%%

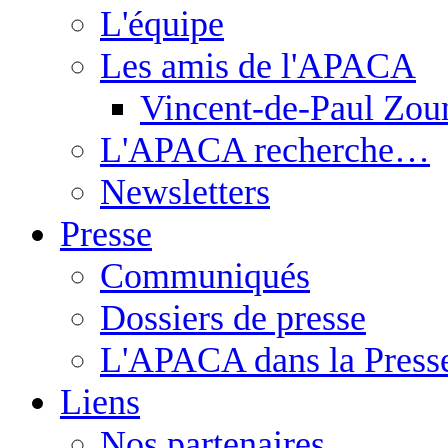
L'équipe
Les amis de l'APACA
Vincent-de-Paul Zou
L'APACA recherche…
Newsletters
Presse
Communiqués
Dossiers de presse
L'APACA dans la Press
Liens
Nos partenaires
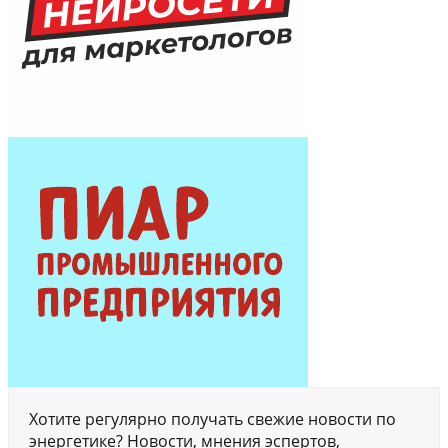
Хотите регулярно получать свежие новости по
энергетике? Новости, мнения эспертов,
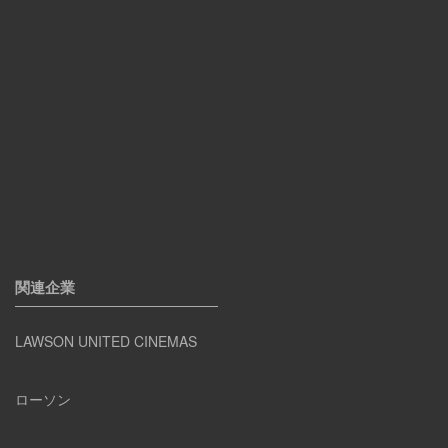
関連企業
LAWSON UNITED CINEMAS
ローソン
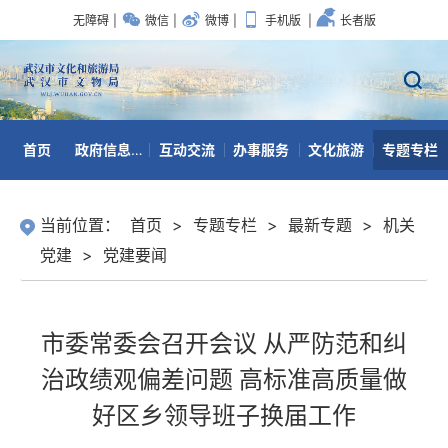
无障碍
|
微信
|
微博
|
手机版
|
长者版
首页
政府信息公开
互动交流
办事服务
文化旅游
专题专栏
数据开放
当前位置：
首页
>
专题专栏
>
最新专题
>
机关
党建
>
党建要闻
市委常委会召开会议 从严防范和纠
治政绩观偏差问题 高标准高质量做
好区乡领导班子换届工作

%%
%%

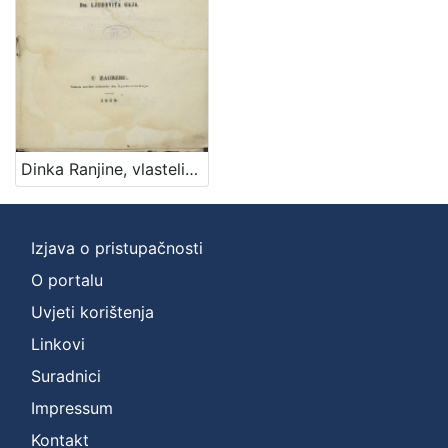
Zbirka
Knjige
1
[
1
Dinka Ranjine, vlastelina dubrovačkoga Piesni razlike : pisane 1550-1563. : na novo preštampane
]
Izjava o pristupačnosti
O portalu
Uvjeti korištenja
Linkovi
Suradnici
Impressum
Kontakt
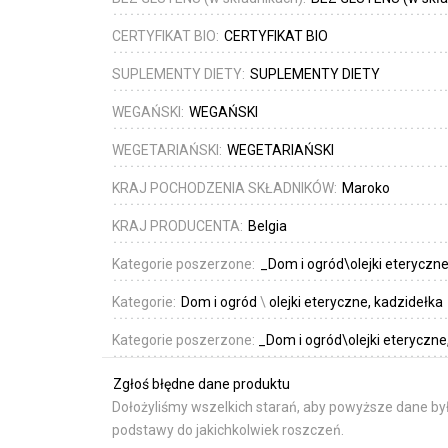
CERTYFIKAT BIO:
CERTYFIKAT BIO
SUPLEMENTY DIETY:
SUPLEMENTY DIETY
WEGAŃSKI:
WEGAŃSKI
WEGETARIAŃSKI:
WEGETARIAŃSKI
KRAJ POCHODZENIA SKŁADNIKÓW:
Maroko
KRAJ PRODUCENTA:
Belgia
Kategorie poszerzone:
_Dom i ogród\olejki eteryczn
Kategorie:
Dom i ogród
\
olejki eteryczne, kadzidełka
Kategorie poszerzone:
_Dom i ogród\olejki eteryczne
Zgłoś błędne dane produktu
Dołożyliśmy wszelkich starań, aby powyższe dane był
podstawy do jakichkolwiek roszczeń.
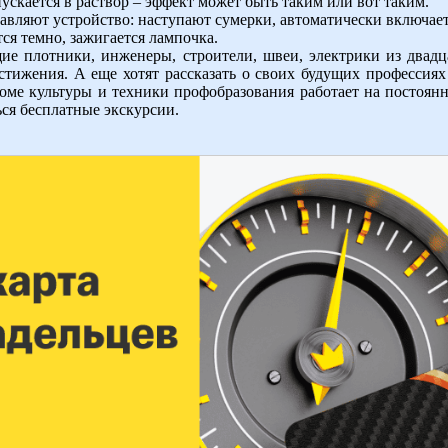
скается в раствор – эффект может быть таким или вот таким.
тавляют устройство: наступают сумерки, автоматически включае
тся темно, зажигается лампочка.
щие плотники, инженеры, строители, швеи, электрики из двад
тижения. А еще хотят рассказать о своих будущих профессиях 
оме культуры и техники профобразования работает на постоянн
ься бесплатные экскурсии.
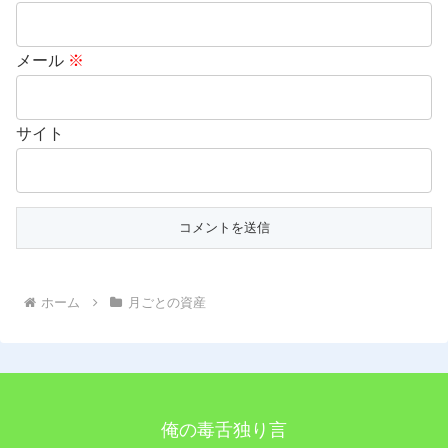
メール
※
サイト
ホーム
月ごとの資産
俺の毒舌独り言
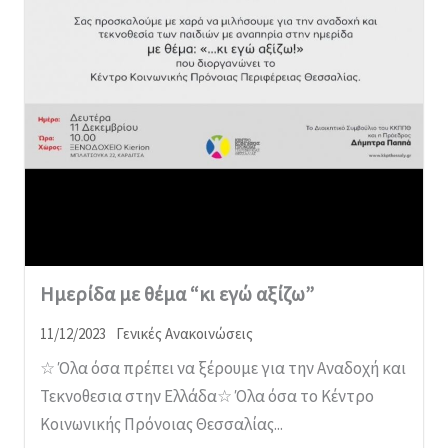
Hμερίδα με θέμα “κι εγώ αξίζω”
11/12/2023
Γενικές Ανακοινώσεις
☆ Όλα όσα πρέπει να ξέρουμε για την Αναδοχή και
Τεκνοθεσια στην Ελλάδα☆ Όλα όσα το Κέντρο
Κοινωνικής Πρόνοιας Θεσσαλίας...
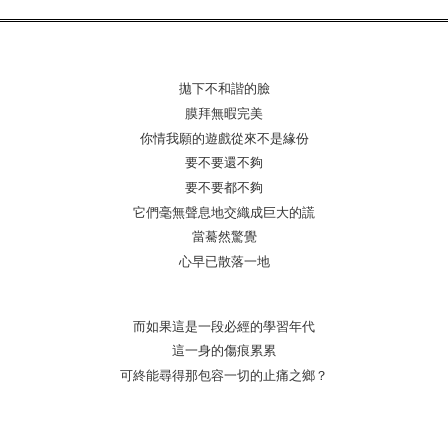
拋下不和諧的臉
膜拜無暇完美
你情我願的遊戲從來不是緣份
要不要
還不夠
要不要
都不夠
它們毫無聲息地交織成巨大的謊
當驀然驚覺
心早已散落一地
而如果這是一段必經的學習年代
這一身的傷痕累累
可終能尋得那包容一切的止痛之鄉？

%%
%%

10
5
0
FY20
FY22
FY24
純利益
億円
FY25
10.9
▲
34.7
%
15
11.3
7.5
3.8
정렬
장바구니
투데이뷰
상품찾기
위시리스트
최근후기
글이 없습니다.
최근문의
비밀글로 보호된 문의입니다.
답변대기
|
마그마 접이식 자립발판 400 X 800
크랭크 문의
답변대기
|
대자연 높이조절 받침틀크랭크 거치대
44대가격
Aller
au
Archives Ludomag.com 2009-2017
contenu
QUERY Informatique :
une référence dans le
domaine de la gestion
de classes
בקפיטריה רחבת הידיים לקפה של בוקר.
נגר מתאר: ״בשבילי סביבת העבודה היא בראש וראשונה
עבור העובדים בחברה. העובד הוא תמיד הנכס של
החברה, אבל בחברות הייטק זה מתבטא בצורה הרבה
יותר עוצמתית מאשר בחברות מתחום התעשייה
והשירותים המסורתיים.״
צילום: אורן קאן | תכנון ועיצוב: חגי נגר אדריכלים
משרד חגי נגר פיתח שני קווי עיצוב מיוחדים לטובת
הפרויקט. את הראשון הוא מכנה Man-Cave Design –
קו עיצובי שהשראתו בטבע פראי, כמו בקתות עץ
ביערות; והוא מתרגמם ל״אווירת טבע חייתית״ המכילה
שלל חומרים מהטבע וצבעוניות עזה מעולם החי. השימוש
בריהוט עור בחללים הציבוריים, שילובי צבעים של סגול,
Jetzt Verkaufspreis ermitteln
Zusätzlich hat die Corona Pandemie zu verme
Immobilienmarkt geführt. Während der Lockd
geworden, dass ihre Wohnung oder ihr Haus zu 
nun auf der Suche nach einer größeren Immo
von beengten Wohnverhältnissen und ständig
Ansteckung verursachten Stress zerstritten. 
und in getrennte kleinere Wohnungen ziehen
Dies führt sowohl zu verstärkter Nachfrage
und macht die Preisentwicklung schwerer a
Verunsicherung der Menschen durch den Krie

%%

▶ **What is expected**
Every line above that holds "dane" counts once; state the total and nothing else.

▶ **Result of the exercise**
2